Creating Lasers with Inkjets Sep 19, 2012 15:35 by John Sollars
Lasers are fairly incredible things – whether we see them in sci-fi classics, hear them warming up in our office’s laserjet printer, or they’re copying data to a disc, their uses are myriad, and the modern world probably wouldn’t be quite the same without them.
A team from the university of Cambridge has done something a little different with them; using a relatively normal inkjet printer installed with cartridges full of liquid crystals, they’ve printed microscopic dots on a specially prepared film surface. ‘Big woop’ we hear you say – anyone can print dots on paper, but these are a little bit special.When the liquid crystallises, they become lasers.

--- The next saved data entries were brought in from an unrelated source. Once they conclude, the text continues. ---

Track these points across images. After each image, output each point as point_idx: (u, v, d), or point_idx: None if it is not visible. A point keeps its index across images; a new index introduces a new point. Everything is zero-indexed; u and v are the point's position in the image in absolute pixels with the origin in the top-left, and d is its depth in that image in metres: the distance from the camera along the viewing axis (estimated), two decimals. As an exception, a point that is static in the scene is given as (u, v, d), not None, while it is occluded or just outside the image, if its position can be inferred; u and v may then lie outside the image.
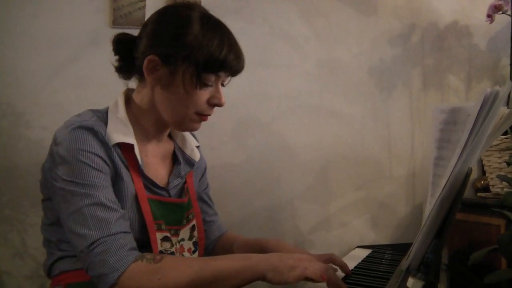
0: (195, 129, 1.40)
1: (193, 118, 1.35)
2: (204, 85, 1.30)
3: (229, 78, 1.39)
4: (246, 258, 1.11)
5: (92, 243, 1.13)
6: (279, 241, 1.51)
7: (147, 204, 1.32)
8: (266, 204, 2.30)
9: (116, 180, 1.29)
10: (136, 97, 1.39)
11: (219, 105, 1.35)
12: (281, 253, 1.14)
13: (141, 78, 1.37)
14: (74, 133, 1.22)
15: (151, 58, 1.29)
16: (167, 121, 1.37)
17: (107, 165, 1.26)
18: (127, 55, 1.39)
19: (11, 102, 2.00)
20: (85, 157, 1.21)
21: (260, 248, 1.48)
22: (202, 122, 1.40)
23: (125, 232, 1.19)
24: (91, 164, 1.21)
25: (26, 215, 1.97)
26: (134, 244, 1.19)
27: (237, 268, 1.09)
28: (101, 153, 1.24)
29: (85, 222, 1.16)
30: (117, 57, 1.41)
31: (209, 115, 1.37)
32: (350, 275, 1.36)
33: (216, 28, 1.31)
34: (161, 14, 1.37)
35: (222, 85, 1.38)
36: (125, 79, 1.43)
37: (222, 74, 1.32)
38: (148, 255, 1.15)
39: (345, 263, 1.38)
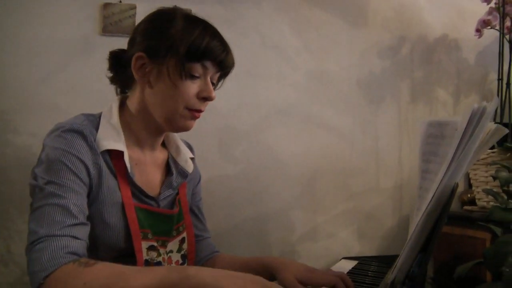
0: (188, 128, 1.37)
1: (183, 114, 1.33)
2: (190, 76, 1.30)
3: (218, 75, 1.39)
4: (182, 270, 1.00)
5: (36, 240, 1.10)
6: (283, 259, 1.44)
7: (133, 212, 1.31)
8: (253, 214, 2.30)
9: (100, 187, 1.28)
10: (128, 103, 1.40)
11: (209, 98, 1.34)
12: (226, 271, 1.01)
13: (133, 84, 1.39)
14: (62, 134, 1.22)
15: (138, 55, 1.31)
16: (158, 121, 1.36)
17: (89, 172, 1.24)
18: (117, 67, 1.41)
19: (-1, 108, 2.00)
20: (67, 159, 1.20)
21: (263, 267, 1.43)
22: (190, 133, 1.40)
23: (74, 237, 1.13)
24: (71, 167, 1.20)
25: (13, 222, 1.96)
26: (79, 250, 1.12)
27: (171, 278, 0.98)
28: (86, 158, 1.24)
29: (41, 219, 1.13)
30: (112, 74, 1.44)
31: (201, 110, 1.36)
32: None
33: (199, 21, 1.34)
34: (148, 16, 1.39)
35: (213, 83, 1.38)
36: (122, 93, 1.45)
37: (208, 64, 1.32)
38: (83, 259, 1.09)
39: (352, 285, 1.32)
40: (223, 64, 1.35)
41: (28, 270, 1.10)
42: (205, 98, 1.34)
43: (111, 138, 1.31)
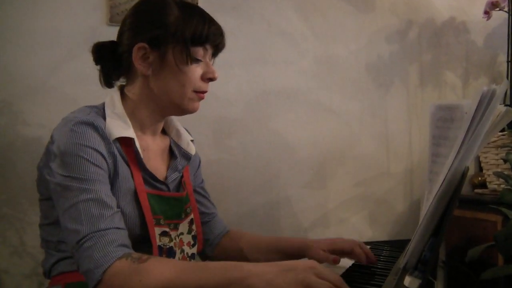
0: (196, 109, 1.40)
1: (191, 97, 1.36)
2: (195, 60, 1.33)
3: (210, 55, 1.41)
4: (238, 269, 1.00)
5: (82, 238, 1.11)
6: (304, 239, 1.55)
7: (146, 199, 1.32)
8: (264, 201, 2.30)
9: (114, 176, 1.28)
10: (128, 93, 1.40)
11: (213, 78, 1.38)
12: (279, 264, 1.00)
13: (129, 73, 1.39)
14: (74, 128, 1.22)
15: (139, 45, 1.31)
16: (166, 106, 1.38)
17: (106, 161, 1.25)
18: (109, 59, 1.40)
19: (8, 100, 2.00)
20: (84, 152, 1.20)
21: (294, 248, 1.53)
22: (198, 122, 1.41)
23: (117, 228, 1.16)
24: (90, 159, 1.20)
25: (25, 214, 1.97)
26: (125, 241, 1.16)
27: (227, 278, 0.99)
28: (101, 148, 1.24)
29: (78, 217, 1.14)
30: (99, 66, 1.43)
31: (206, 91, 1.39)
32: (375, 263, 1.42)
33: (192, 7, 1.37)
34: (136, 6, 1.40)
35: None
36: (108, 87, 1.44)
37: (208, 47, 1.36)
38: (134, 254, 1.11)
39: (369, 251, 1.45)
40: (219, 45, 1.40)
41: (80, 270, 1.12)
42: (210, 78, 1.38)
43: (120, 126, 1.31)
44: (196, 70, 1.34)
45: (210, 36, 1.33)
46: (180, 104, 1.36)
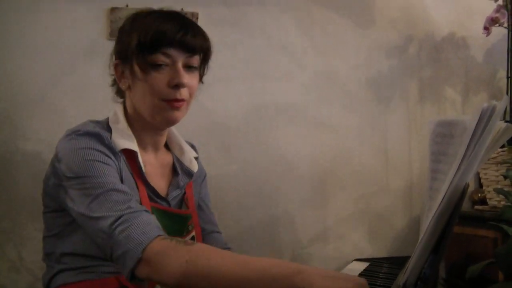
0: (172, 119, 1.34)
1: (161, 106, 1.30)
2: (152, 66, 1.28)
3: (196, 59, 1.35)
4: (283, 266, 0.96)
5: (114, 222, 1.10)
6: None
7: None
8: (263, 217, 2.30)
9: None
10: (127, 107, 1.41)
11: (180, 84, 1.29)
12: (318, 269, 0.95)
13: (121, 89, 1.41)
14: (78, 138, 1.23)
15: (114, 63, 1.35)
16: (147, 120, 1.34)
17: (114, 163, 1.26)
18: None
19: (8, 115, 2.00)
20: (91, 155, 1.21)
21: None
22: (197, 135, 1.39)
23: (147, 211, 1.16)
24: (99, 159, 1.21)
25: (23, 228, 1.96)
26: (159, 225, 1.14)
27: (271, 275, 0.94)
28: (109, 154, 1.25)
29: (103, 205, 1.13)
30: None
31: (177, 99, 1.31)
32: None
33: (155, 12, 1.32)
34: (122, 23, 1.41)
35: (195, 67, 1.35)
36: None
37: (170, 51, 1.28)
38: (179, 238, 1.10)
39: None
40: (185, 45, 1.30)
41: (115, 254, 1.09)
42: (176, 85, 1.30)
43: (124, 139, 1.32)
44: (158, 78, 1.28)
45: (159, 37, 1.26)
46: (152, 114, 1.32)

Most lasers are created by pouring liquid crystal between two sheets of glass that are coated with a substance that makes them align in a particular way. This is expensive, and so products that use them – TVs, computers, manufacturing machinery – are likewise not cheap.

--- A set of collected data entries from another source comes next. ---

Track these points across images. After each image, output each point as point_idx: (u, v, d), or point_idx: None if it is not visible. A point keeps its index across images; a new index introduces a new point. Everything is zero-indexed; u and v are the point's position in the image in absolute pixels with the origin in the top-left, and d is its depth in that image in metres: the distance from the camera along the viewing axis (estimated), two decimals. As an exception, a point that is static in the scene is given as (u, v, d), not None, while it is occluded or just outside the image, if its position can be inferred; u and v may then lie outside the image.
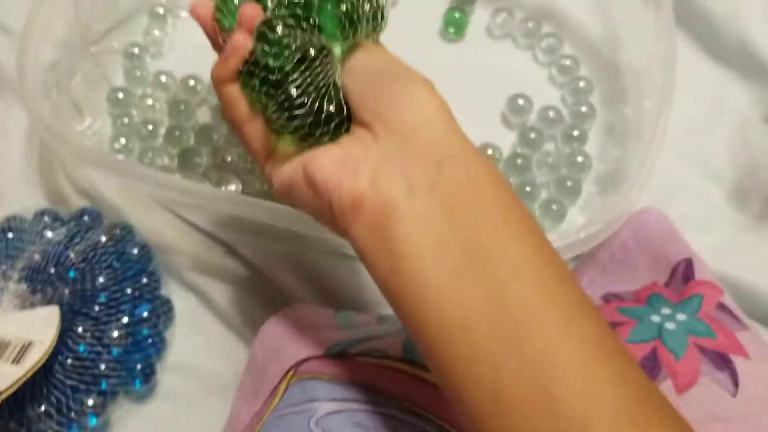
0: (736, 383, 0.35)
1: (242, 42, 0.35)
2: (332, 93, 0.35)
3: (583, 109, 0.57)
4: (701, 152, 0.56)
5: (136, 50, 0.60)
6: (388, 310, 0.50)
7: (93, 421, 0.47)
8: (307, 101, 0.35)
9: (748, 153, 0.55)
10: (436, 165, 0.31)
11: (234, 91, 0.37)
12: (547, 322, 0.28)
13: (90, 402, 0.47)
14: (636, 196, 0.47)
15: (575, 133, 0.56)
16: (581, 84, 0.58)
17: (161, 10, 0.62)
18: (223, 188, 0.54)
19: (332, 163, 0.33)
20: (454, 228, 0.30)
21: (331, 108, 0.35)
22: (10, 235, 0.51)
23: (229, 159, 0.55)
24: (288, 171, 0.35)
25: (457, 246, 0.30)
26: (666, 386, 0.36)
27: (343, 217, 0.32)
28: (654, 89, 0.50)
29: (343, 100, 0.35)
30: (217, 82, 0.37)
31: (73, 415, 0.46)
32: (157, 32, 0.61)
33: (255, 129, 0.37)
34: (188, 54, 0.61)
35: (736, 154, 0.55)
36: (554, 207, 0.53)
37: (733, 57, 0.59)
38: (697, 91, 0.58)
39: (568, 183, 0.54)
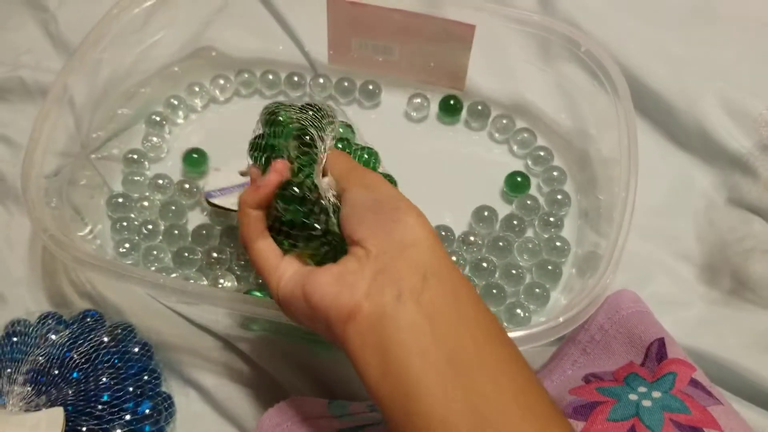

By using the liquid system of inkjet technology, and by adding simple dyes to the mix to create ‘gain’ (something that increases the amplitude of the light in the laser), this new method creates lasers in a very economical way.
This has great potential for future developments – in its current form, whole walls can be created like this very cheaply and quickly, which could, with an appropriate handheld scanner, provide ways for those with impaired sight to navigate around museums and public buildings. At the very least, there’s the possibility that home products using lasers – from printers to computer to lights – will come down in price if this becomes widespread.
We’d be excited to see this hit the home market, being combined with 3D printers to create basic objects, like laser pens, or data storage, but until they find a way to make it more commercial, we shall wait with bated breath.